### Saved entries
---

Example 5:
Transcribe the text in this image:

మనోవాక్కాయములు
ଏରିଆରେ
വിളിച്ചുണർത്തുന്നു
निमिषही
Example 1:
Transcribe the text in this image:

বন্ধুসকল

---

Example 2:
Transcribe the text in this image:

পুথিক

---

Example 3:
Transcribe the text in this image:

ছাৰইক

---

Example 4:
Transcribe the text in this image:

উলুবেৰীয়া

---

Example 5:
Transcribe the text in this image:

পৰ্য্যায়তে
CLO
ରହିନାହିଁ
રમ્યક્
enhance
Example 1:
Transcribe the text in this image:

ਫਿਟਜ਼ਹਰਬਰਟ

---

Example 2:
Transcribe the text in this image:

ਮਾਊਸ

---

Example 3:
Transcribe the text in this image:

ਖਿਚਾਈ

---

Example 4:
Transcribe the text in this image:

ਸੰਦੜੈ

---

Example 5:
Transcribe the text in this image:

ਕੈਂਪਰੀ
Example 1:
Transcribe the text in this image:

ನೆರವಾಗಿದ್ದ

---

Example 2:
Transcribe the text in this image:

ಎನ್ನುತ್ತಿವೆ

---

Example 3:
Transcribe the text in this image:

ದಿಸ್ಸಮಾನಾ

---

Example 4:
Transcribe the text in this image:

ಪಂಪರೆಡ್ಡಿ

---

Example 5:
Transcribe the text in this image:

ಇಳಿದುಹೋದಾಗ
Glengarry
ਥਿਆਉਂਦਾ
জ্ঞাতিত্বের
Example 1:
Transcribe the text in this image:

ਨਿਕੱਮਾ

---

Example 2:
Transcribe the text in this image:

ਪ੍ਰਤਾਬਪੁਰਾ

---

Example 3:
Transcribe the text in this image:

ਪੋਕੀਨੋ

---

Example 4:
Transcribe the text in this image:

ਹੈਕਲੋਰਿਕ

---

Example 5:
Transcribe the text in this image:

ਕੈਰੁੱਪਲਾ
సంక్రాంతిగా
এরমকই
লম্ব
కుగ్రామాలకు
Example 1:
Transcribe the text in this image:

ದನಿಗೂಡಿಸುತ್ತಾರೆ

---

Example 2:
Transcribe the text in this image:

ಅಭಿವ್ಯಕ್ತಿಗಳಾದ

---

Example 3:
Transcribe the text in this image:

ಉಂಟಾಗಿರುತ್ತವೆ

### REQUIRED ACTION
Would you print all of the records exactly as they were given?

### RESULT BELOW
---

Example 5:
Transcribe the text in this image:

మనోవాక్కాయములు
ଏରିଆରେ
വിളിച്ചുണർത്തുന്നു
निमिषही
Example 1:
Transcribe the text in this image:

বন্ধুসকল

---

Example 2:
Transcribe the text in this image:

পুথিক

---

Example 3:
Transcribe the text in this image:

ছাৰইক

---

Example 4:
Transcribe the text in this image:

উলুবেৰীয়া

---

Example 5:
Transcribe the text in this image:

পৰ্য্যায়তে
CLO
ରହିନାହିଁ
રમ્યક્
enhance
Example 1:
Transcribe the text in this image:

ਫਿਟਜ਼ਹਰਬਰਟ

---

Example 2:
Transcribe the text in this image:

ਮਾਊਸ

---

Example 3:
Transcribe the text in this image:

ਖਿਚਾਈ

---

Example 4:
Transcribe the text in this image:

ਸੰਦੜੈ

---

Example 5:
Transcribe the text in this image:

ਕੈਂਪਰੀ
Example 1:
Transcribe the text in this image:

ನೆರವಾಗಿದ್ದ

---

Example 2:
Transcribe the text in this image:

ಎನ್ನುತ್ತಿವೆ

---

Example 3:
Transcribe the text in this image:

ದಿಸ್ಸಮಾನಾ

---

Example 4:
Transcribe the text in this image:

ಪಂಪರೆಡ್ಡಿ

---

Example 5:
Transcribe the text in this image:

ಇಳಿದುಹೋದಾಗ
Glengarry
ਥਿਆਉਂਦਾ
জ্ঞাতিত্বের
Example 1:
Transcribe the text in this image:

ਨਿਕੱਮਾ

---

Example 2:
Transcribe the text in this image:

ਪ੍ਰਤਾਬਪੁਰਾ

---

Example 3:
Transcribe the text in this image:

ਪੋਕੀਨੋ

---

Example 4:
Transcribe the text in this image:

ਹੈਕਲੋਰਿਕ

---

Example 5:
Transcribe the text in this image:

ਕੈਰੁੱਪਲਾ
సంక్రాంతిగా
এরমকই
লম্ব
కుగ్రామాలకు
Example 1:
Transcribe the text in this image:

ದನಿಗೂಡಿಸುತ್ತಾರೆ

---

Example 2:
Transcribe the text in this image:

ಅಭಿವ್ಯಕ್ತಿಗಳಾದ

---

Example 3:
Transcribe the text in this image:

ಉಂಟಾಗಿರುತ್ತವೆ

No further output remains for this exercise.